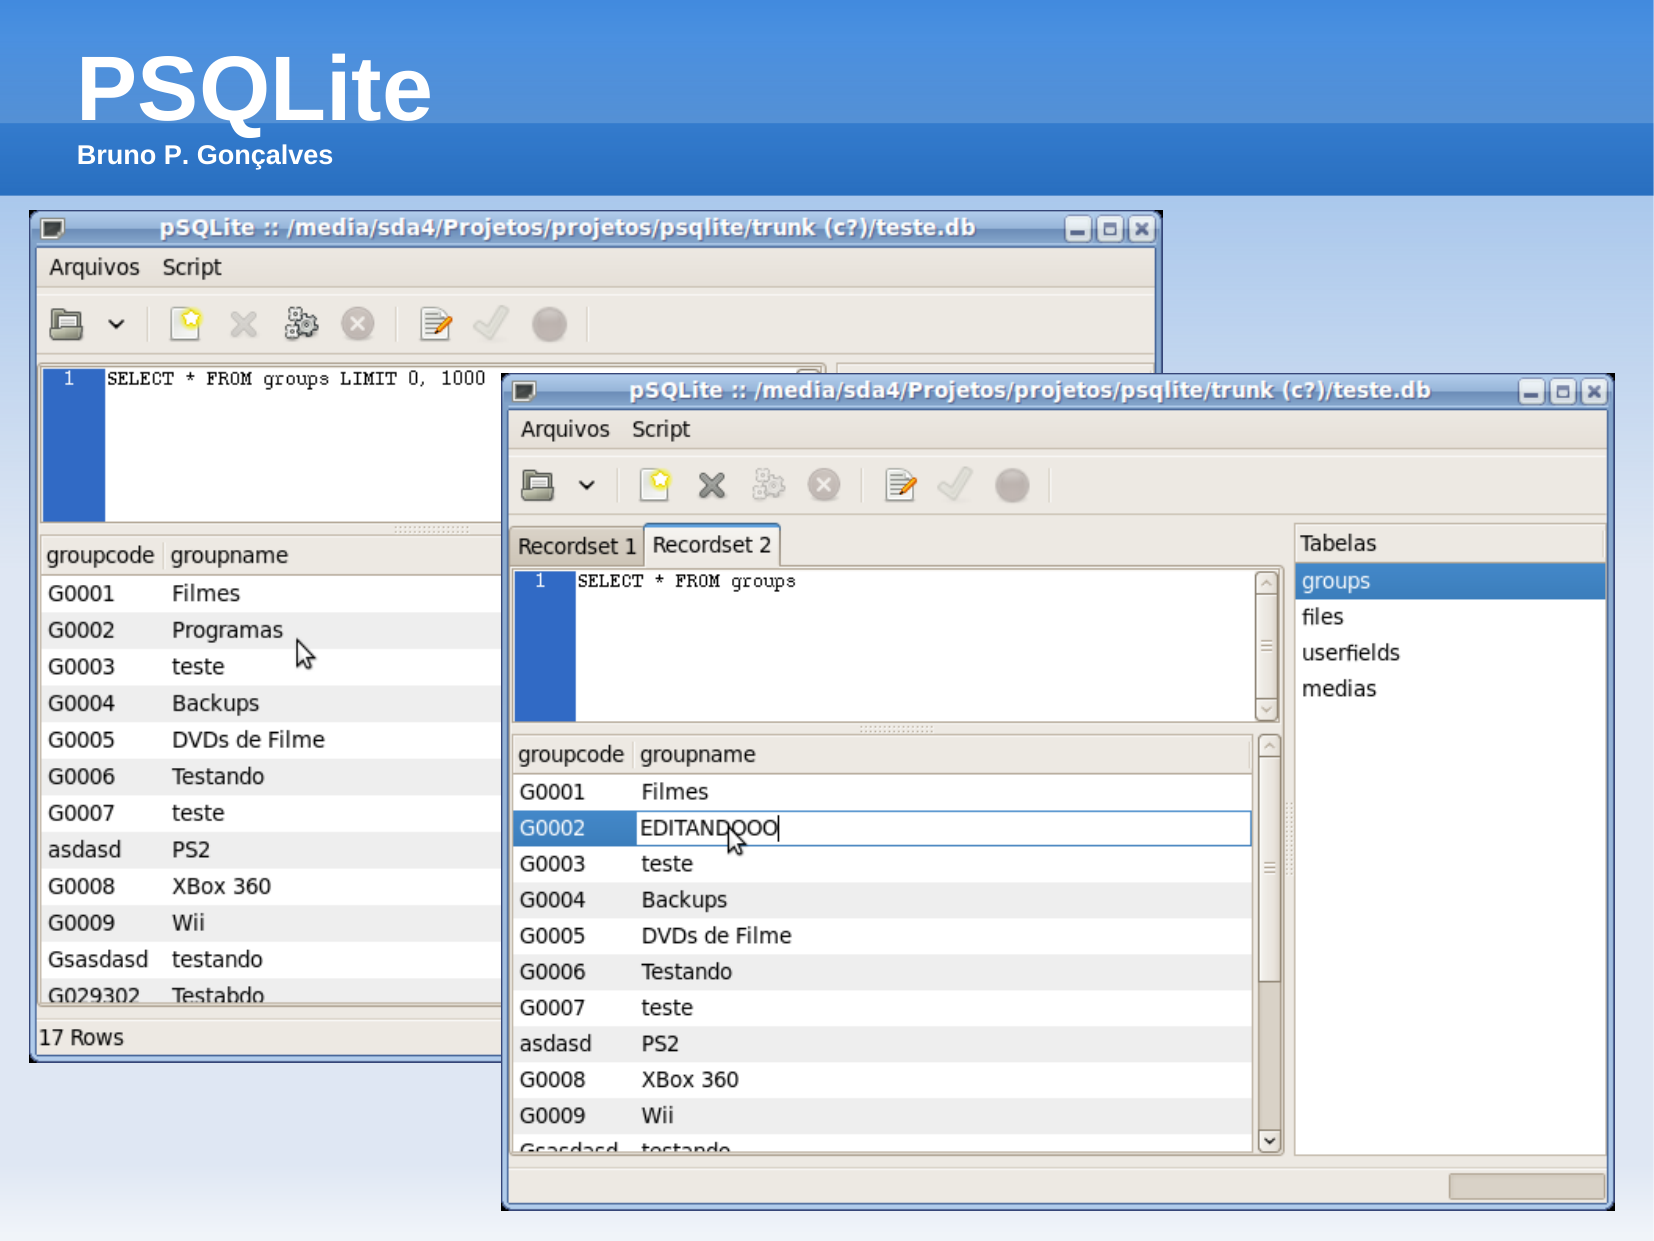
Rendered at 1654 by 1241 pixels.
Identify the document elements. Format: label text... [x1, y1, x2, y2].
* * *
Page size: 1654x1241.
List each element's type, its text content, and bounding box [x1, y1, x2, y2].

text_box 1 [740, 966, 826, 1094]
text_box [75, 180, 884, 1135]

-- THE REQUEST --
Return the lines of the listing exactly as they appear, starting at the line that contains "Rendered at 1654 by 1241 pixels." and ending at the line that contains "Identify the document", with both of those lines included.

-- SOLUTION BELOW --
Rendered at 1654 by 1241 pixels.
Identify the document elements. Format: label text... [x1, y1, x2, y2].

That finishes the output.